Consumers have shaved £8.9bn off their outstanding credit card balances over the last five years as they have learned how to use their plastic “more wisely”, according to an industry body.
The UK Cards Association said credit card debt has fallen by 13% since 2008, despite a £26bn increase in spending, as consumers use their cards more prudently by paying off balances faster and making the most of zero per cent interest introductory offers.
The association, which used a combination of Bank of England figures and its own research, said outstanding balances on credit cards in the UK fell from £65.8bn in 2008 to £56.9 billion last month.

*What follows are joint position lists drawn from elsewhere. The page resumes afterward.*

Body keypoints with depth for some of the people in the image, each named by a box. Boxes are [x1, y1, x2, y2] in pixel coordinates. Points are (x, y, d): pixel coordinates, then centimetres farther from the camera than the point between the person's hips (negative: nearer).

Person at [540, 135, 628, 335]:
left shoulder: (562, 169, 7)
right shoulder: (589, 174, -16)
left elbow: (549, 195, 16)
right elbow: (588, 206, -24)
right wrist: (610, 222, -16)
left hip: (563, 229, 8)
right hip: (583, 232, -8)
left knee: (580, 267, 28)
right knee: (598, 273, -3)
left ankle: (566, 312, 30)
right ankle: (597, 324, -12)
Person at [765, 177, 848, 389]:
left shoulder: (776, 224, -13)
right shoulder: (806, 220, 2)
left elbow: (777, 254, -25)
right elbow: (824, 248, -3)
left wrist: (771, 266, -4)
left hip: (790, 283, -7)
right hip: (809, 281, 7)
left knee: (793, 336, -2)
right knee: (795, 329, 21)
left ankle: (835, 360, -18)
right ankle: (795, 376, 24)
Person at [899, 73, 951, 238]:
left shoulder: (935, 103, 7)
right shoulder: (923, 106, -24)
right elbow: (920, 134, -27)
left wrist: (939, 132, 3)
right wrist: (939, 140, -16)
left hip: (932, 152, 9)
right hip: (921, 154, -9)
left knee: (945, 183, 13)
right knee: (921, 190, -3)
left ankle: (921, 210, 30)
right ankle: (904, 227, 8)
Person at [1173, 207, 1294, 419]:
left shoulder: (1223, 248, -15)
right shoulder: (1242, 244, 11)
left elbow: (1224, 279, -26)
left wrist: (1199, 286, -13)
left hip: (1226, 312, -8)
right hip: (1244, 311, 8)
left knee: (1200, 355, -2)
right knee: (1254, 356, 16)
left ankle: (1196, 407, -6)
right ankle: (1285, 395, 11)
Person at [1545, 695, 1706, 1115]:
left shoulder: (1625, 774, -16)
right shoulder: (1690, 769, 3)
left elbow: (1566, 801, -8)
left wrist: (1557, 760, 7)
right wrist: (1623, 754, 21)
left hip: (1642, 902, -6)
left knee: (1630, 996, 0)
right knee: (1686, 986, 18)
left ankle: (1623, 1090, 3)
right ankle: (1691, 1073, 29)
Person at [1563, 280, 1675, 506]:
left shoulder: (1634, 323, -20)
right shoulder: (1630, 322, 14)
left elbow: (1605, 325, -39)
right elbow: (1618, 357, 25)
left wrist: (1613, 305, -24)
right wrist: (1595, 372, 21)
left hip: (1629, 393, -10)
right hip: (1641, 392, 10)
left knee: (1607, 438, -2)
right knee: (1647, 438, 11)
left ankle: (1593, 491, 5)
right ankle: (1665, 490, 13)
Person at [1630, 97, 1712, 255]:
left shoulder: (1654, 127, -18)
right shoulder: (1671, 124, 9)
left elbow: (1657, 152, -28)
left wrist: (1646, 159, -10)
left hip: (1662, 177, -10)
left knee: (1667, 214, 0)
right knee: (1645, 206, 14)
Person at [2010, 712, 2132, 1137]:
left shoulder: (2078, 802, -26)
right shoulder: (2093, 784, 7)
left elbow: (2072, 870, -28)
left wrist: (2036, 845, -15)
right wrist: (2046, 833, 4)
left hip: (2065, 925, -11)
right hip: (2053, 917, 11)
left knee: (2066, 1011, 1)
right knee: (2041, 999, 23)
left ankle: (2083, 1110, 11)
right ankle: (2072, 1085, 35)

It said the proportion of credit card balances bearing interest has declined steadily since 2002, down from more than four-fifths (81%) to three-fifths (60%) in 2013.

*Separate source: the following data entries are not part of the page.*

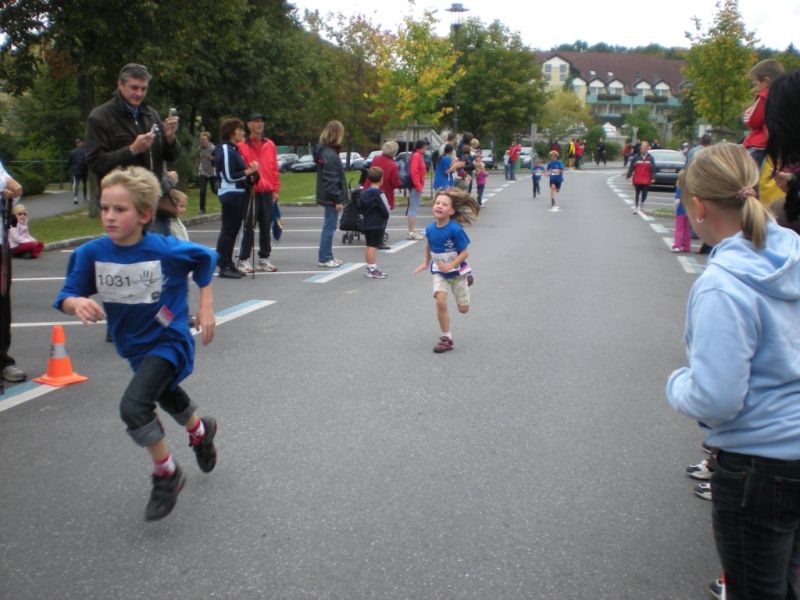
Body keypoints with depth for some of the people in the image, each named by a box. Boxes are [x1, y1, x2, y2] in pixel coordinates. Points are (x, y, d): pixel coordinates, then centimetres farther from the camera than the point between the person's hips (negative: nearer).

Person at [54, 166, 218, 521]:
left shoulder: (166, 251, -24)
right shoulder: (92, 253, -16)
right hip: (134, 347, 6)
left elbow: (205, 258, -5)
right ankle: (201, 431, 64)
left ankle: (167, 475, 0)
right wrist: (77, 303, -36)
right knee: (169, 400, 29)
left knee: (133, 406, -25)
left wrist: (205, 307, -5)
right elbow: (66, 297, -13)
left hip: (169, 342, -6)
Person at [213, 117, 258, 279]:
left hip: (238, 194, 10)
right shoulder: (226, 151, -14)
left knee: (233, 230, 13)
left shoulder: (234, 149, 17)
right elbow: (230, 176, -19)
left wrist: (250, 168, 6)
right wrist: (248, 171, -12)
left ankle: (229, 264, 20)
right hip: (230, 194, -10)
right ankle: (224, 267, -1)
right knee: (228, 230, -5)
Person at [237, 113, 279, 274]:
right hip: (250, 192, -4)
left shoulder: (270, 145, 11)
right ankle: (244, 260, 4)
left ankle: (264, 258, 18)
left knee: (266, 227, 9)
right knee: (249, 227, -2)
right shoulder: (242, 146, -1)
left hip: (267, 192, 4)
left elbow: (274, 168, 11)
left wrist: (275, 189, 8)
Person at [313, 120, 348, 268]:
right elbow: (330, 180, -22)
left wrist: (340, 197, 18)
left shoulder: (326, 151, 13)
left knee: (329, 227, 15)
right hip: (331, 198, -10)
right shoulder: (330, 155, -19)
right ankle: (324, 258, 2)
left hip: (328, 197, 10)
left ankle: (327, 256, 23)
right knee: (329, 227, -4)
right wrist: (337, 199, -19)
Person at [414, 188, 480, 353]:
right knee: (440, 302, -17)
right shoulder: (430, 229, -11)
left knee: (463, 309, 11)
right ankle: (446, 338, -3)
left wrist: (450, 265, -31)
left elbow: (464, 253, -20)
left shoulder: (455, 229, -25)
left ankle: (465, 281, 45)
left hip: (456, 271, -2)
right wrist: (426, 263, 19)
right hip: (439, 273, 2)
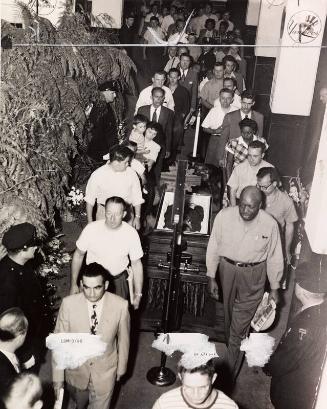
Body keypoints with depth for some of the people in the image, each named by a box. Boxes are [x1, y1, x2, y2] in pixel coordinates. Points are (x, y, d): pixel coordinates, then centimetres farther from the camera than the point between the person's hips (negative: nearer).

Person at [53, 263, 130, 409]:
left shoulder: (120, 306, -22)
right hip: (76, 369, 2)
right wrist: (58, 377, -11)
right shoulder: (69, 303, -22)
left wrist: (121, 368, 5)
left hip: (105, 372, -1)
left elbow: (123, 339, -6)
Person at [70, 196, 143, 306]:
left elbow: (136, 264, -8)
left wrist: (138, 294, -6)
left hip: (119, 280, 0)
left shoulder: (131, 233, -17)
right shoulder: (91, 229, -19)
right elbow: (78, 255, -5)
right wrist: (73, 284, -2)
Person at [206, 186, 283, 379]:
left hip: (253, 275, -2)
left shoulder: (270, 224, -17)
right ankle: (233, 347, 51)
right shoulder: (224, 216, -16)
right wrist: (211, 277, -1)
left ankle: (229, 375, 14)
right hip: (227, 269, 2)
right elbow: (214, 247, -4)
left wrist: (274, 287, 3)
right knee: (229, 314, 23)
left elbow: (274, 257, -4)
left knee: (240, 327, 0)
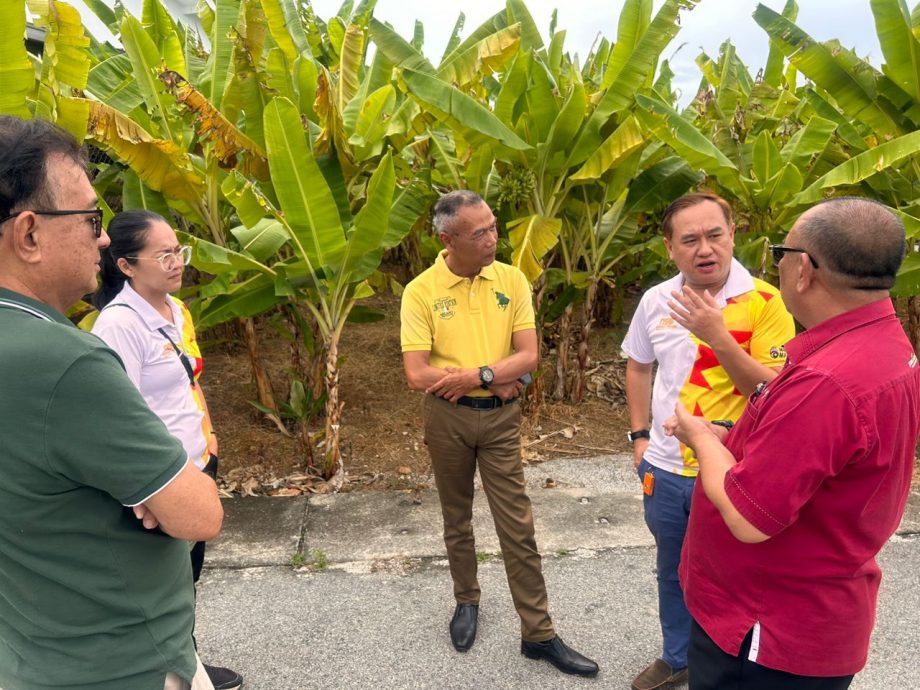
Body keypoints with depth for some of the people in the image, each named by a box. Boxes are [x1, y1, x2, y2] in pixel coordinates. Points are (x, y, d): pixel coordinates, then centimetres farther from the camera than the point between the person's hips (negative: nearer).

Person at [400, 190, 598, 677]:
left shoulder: (512, 280, -5)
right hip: (446, 417, 0)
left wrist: (477, 374, -22)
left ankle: (538, 634, 17)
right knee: (456, 518, 17)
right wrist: (497, 379, -15)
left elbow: (528, 356, -8)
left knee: (518, 526, 4)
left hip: (500, 417, 1)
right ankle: (467, 601, 40)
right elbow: (418, 375, -18)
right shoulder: (420, 291, -12)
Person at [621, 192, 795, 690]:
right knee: (673, 573, 23)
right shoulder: (655, 300, -2)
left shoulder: (765, 303, -15)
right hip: (665, 469, 5)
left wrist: (717, 336, -29)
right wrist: (639, 435, 8)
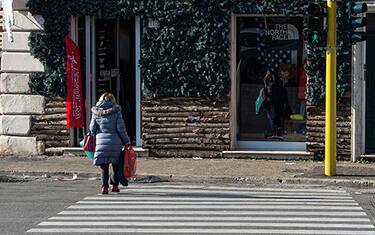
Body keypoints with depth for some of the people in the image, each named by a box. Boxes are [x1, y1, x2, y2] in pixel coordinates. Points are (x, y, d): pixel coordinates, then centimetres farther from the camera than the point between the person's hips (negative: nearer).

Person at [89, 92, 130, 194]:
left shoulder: (96, 113, 3)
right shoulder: (116, 112, -3)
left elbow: (92, 128, 6)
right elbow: (121, 128, -4)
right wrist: (126, 141, 5)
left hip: (101, 141, 1)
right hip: (115, 142, -1)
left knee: (104, 167, 5)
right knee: (116, 165, 14)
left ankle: (104, 186, -6)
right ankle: (115, 185, 17)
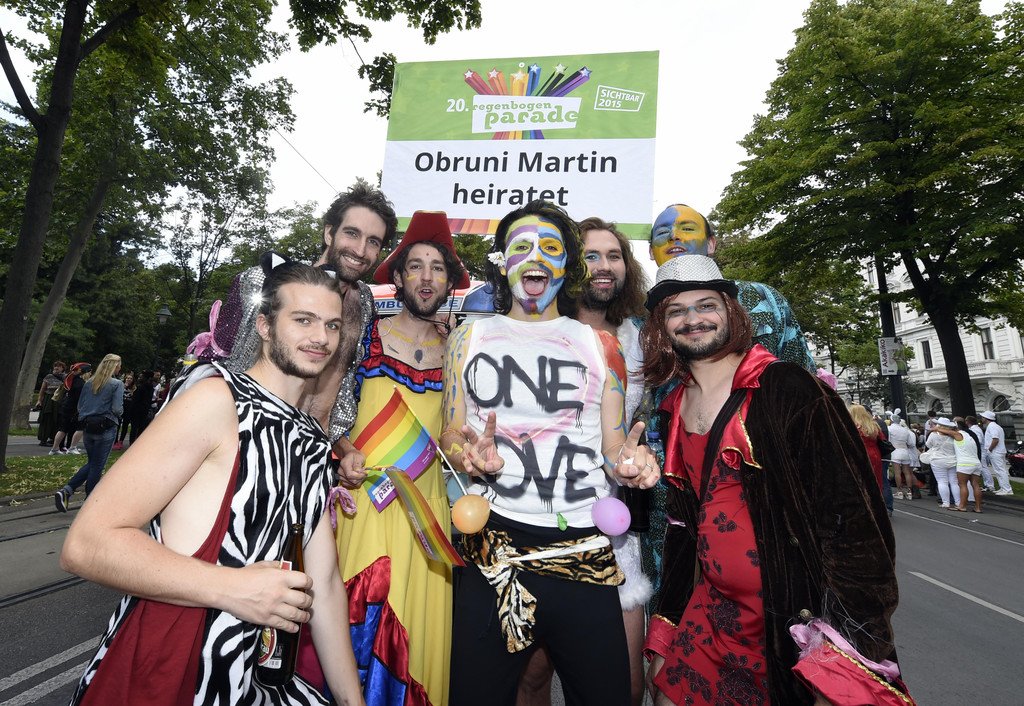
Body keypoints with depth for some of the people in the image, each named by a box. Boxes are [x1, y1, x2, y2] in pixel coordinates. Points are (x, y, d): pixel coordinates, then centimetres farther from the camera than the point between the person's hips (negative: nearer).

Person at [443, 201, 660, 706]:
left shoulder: (599, 345, 9)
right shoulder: (469, 338, 8)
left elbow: (614, 447, 8)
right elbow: (450, 434, 6)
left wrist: (630, 462, -13)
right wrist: (467, 454, -16)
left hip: (585, 553, 1)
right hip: (493, 546, 0)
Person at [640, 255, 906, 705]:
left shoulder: (786, 388, -12)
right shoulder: (674, 409, 4)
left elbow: (852, 515, -16)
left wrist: (844, 665, -20)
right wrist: (665, 634, 12)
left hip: (793, 618, -5)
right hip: (710, 613, 5)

More bills being paid in full each month, consumers paying off their outstanding balances more quickly, and the increased use of 0% interest deals have resulted in the decline, according to the body.
Meanwhile, over the five-year period since 2008, consumer spending on credit cards has risen by a fifth (20%), from £133bn to £159bn a year by December.
The association said strong growth in the online retail sector has been “a key driver” in the increase, with almost half (48%) of online card spending taking place on a credit card.
Richard Koch, head of policy at the UK Cards Association, said: “We’ve seen a steady decline in the level of debt across the credit card market in recent years.
“Consumers are now using the interest-free periods that credit cards offer and then paying off their balances faster.
“Responsible lending is at the heart of the industry, and the vast majority of consumers use their credit card prudently.”